Оснащали добровольческий батальон практически до самого вечера. Сегодня даже Ряжко не сказал ни слова. Последний был занят тем, что красовался перед своими подопытными.
- Видите? - крутил он ногой - Какая прелесть! - это были новые, яловые берцы. Черты б их побрали.
Вечером, еще солнце не успело сесть, а добровольцы уже отужинали. Впервые с самого прибытия. Но не доброта Ряжко тут заслугой. После ужина их опять выстроили. Целую ночь они должны были провести в боевом марше. Каждый доброволец оснащен полной выкладкой, с флягой, противогазом, с запасными рожками патронов, гранатами и сухпайком. Пока не начался марш, вышел к добровольцам старшина. Осмотрел всех. Улыбнулся. Ряжко, чеканя шаг, поднес бидон с водой. Из сумки, которую нес во второй рук достал пачку соли и хлеб. Старшина вызвал Младзиевского. Ряжко быстро посыпал кусок хлеба солью и протянул Стасу.
- Ешь! - приказал старшина.
Делать нечего. Приказ есть приказ. За одним разом проглотил поляк соленый бутерброд. Ряжко быстро подал стакан с водой. Стас быстро залил соленый вкус во рту ледяной водичкой. Наверняка из родника. Свежая. Хорошая.
Потом процедуру повторил Сенкевич. За ним Филатов. А там и весь добровольческий батальон. Последним был тот самый старшина.
***
Еще только начало темнеть, а добровольцы уже вовсю были в походе. Маршем шли вперед, на встречу ночи. Душная, словно в тропиках, ночь пахла потом и пылью. На горизонте тянулись лесочки и поля. Растянувшись в темноте, шли колонной солдаты, обливаясь потом. Разгрузки набитые патронами, бронежилеты, каски, все делалось тяжелее с каждым шагом.
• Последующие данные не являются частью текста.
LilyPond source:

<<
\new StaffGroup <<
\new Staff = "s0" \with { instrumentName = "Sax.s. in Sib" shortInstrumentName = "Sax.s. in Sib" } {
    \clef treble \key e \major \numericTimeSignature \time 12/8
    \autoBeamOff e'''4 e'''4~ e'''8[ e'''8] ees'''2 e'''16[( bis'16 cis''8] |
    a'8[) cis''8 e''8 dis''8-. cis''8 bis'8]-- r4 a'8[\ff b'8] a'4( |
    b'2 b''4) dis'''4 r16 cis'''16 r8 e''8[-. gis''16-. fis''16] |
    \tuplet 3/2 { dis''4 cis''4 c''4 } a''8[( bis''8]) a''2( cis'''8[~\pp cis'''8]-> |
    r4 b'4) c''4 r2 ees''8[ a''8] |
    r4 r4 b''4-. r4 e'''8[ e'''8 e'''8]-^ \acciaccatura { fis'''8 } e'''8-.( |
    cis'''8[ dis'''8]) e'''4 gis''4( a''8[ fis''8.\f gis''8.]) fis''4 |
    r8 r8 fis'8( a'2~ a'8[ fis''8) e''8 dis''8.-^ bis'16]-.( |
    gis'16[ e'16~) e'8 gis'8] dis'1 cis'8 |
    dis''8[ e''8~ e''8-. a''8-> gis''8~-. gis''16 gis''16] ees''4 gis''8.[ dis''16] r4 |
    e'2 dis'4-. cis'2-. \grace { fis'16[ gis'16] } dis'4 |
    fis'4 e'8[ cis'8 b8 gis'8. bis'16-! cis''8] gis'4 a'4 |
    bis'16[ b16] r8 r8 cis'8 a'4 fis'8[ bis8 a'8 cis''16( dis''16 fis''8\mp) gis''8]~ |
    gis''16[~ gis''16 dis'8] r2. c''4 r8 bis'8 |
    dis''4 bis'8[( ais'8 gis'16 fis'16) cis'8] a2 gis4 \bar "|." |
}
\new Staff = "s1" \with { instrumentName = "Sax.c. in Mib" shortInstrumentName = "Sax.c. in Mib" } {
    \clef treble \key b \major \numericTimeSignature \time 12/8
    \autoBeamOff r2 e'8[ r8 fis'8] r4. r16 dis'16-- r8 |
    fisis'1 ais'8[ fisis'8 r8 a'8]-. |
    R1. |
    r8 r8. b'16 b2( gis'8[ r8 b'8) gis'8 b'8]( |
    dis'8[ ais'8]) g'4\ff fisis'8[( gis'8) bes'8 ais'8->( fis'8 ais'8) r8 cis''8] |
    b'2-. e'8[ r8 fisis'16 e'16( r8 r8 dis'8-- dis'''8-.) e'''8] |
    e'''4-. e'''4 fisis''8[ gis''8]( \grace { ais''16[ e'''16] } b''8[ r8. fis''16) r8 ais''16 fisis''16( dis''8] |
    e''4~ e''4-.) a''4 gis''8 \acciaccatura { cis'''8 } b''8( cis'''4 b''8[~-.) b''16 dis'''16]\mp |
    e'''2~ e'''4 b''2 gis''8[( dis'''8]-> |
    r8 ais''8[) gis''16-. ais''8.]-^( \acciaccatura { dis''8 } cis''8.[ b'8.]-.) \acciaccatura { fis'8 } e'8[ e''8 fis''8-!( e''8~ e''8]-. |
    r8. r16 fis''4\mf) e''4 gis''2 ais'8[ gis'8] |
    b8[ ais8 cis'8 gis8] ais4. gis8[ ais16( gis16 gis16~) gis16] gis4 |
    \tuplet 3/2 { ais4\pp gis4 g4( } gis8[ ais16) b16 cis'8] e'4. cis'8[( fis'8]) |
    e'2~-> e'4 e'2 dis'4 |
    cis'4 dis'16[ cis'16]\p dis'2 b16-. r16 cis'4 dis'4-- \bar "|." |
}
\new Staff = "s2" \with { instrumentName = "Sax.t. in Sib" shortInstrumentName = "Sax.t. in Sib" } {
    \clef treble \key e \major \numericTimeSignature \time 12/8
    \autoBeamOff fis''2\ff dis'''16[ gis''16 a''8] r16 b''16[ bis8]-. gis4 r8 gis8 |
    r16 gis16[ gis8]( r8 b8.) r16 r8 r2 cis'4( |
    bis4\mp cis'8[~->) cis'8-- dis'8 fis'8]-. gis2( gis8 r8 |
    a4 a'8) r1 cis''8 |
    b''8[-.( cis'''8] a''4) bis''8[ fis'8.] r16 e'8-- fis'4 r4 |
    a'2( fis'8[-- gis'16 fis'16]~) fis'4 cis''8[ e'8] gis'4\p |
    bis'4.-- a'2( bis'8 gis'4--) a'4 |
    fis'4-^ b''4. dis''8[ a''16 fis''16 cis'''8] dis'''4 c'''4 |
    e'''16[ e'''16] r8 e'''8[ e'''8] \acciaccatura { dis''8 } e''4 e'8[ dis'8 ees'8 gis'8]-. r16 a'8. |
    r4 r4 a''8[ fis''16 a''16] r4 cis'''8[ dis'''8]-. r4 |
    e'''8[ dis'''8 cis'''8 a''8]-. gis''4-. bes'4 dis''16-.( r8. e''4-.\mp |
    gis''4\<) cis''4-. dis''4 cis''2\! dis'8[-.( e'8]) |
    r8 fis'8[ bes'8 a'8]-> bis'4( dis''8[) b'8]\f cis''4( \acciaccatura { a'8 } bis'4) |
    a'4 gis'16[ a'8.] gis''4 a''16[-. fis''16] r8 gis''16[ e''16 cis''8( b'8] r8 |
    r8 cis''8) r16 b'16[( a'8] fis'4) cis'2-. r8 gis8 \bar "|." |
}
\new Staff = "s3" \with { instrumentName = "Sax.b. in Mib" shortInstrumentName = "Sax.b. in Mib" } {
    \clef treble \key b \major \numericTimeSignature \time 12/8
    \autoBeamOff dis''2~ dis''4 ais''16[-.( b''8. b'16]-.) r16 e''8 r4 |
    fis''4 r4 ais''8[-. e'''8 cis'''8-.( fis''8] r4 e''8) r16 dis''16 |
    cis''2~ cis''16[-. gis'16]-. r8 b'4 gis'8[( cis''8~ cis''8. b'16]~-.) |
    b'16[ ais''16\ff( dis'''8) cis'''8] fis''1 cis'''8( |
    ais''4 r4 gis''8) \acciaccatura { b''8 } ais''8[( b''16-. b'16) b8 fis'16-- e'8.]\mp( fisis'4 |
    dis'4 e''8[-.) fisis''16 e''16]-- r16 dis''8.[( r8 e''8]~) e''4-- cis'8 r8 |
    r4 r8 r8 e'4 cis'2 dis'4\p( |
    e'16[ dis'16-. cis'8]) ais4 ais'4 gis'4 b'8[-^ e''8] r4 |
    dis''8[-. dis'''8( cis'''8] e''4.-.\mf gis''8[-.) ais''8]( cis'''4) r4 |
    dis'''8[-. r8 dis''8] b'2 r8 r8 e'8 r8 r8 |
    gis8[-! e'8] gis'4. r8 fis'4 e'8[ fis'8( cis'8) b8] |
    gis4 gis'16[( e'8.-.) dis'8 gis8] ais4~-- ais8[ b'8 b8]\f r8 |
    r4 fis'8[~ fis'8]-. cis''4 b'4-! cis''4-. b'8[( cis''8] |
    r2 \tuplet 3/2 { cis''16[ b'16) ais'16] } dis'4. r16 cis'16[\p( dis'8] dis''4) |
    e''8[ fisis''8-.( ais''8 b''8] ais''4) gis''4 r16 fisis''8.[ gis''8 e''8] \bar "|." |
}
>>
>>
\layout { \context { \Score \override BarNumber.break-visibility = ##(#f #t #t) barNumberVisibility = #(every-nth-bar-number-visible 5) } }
Миновать километры делалось все тяжелей и тяжелей. Тут на ум пришел Ряжко. Как ни странно, но его стоило поблагодарить за адскую муштру. Без этих издевательств они наверняка бы уже давно свалились на землю без сил. Вышли к дороге. Там стояла целая колонна бронетехники. Грузовики, бтры. Все ждали. Их. Когда вышли к ним, было приказано расположиться по позициям и ждать. Отправка была назначена на утро. Лагерь и суета были позади. Впереди ждало утро. И война.
***
Утром все погрузились в камазы и колонна тронулась. Быстро сменялись пейзажи, колеса крутились, а техника двигалась. Около трех часов провели в дороге. Колонна то и дело останавливалась. Было слышно как нервно офицеры переговариваются по рациям. Все старались вести себя как можно тише. Было слышно как за брезентом чирикают птицы. Около десяти часов утра добровольцев подвезли к блокпостам. Повсюду стояли насыпи, были вырыты окопы. Были тут пулеметные точки, минометные ставки. Повсюду царила солдатская суета. Всех выгрузили. В камазы загрузили раненых. После короткого представления тамошнему командованию батальон распределили по позициям. Точней сказать по блокпостам, выложенным из бетона и мешков с песком, у которых стояли новые БТРы. Все они смотрели в поля перед собой. Тут край - дальше фронтовая линия. Все кто находятся в зоне видимости - враги. Тяжело было свыкнуться с этой мыслью. Филатова, Младзиевского и Сенкевича определили на восточный блокпост. Они пришли в подмогу к сержанту Колыме, с позывным "Казак". Тот не церемонился с ними особо, да не подбирая выражений выразил крайнее неудовлетворение тем, что ему всунули необстрелянных. После такого же, без подбирания мягких выражений, объяснения что Казак ведет себя немного не в соответствии с ситуацией и ожиданиями, ситуация утряслась. Тройку новобранцев поставили в караул с рядовым Панько, позывной "Филин". Парень был простой. Худой, вытянутый, зеленоглазый. Сказал смотреть в оба и не высовываться. А дальше видно будет. Задираться не стал. Предложил сигареты. На огоньке грелся чайник. Было уютно.
Записать себе в инвентарь.

Экипировка:
Нижнее белье(майка, трусы, носки) - если нету.
Фуфайка короткий/длинный(на выбор) рукав.
Кевларовый шлем 1М.
Балаклава.
Тактические очки.
Камуфляжная форма (куртка+штаны) мультикам.
Бронежилет с боковыми пластинами.
Разгрузочный жилет.
Гидросистема.
Тактические перчатки.
Рация.
Ремень.
Набедренная платформа с двумя кобурами.
Бронированные наколенники.
Берцы.
Тактический рюкзак в котором:
Мультитул
Аптечка индивидуальная
Фляга с водой 1л
Консервы: каша рисовая, гречаная, перловая, печеночный паштет, с говядиной.
Галеты из пшеничной муки
Мед
Чай черный натуральный, кофе растворимый
Бумажные влажные салфетки
Сухпай в пластиковой коробке
Кружка, ложка, вилка стальные
Комплект: зубная паста, зубная щетка, зубная леска, бритва одноразовая
Бинокль
Изолента черная
Запасные
Фонарик х2
Противогаз
Запасные магазины х5
Гранаты дымовые х3

Вооружение:
Боевой штык нож.
ПМ с магазином +2
АК-74М с подствольным гранатометом ГП-30 с магазинами х2 +6.
РПГ-22
Гранаты Ф1 х3
Гранаты РГД5 х2


Описываем как обустраиваемся на блокпосту. Байки, жалобы, затравки. С каждого по броску на выносливость и интеллект.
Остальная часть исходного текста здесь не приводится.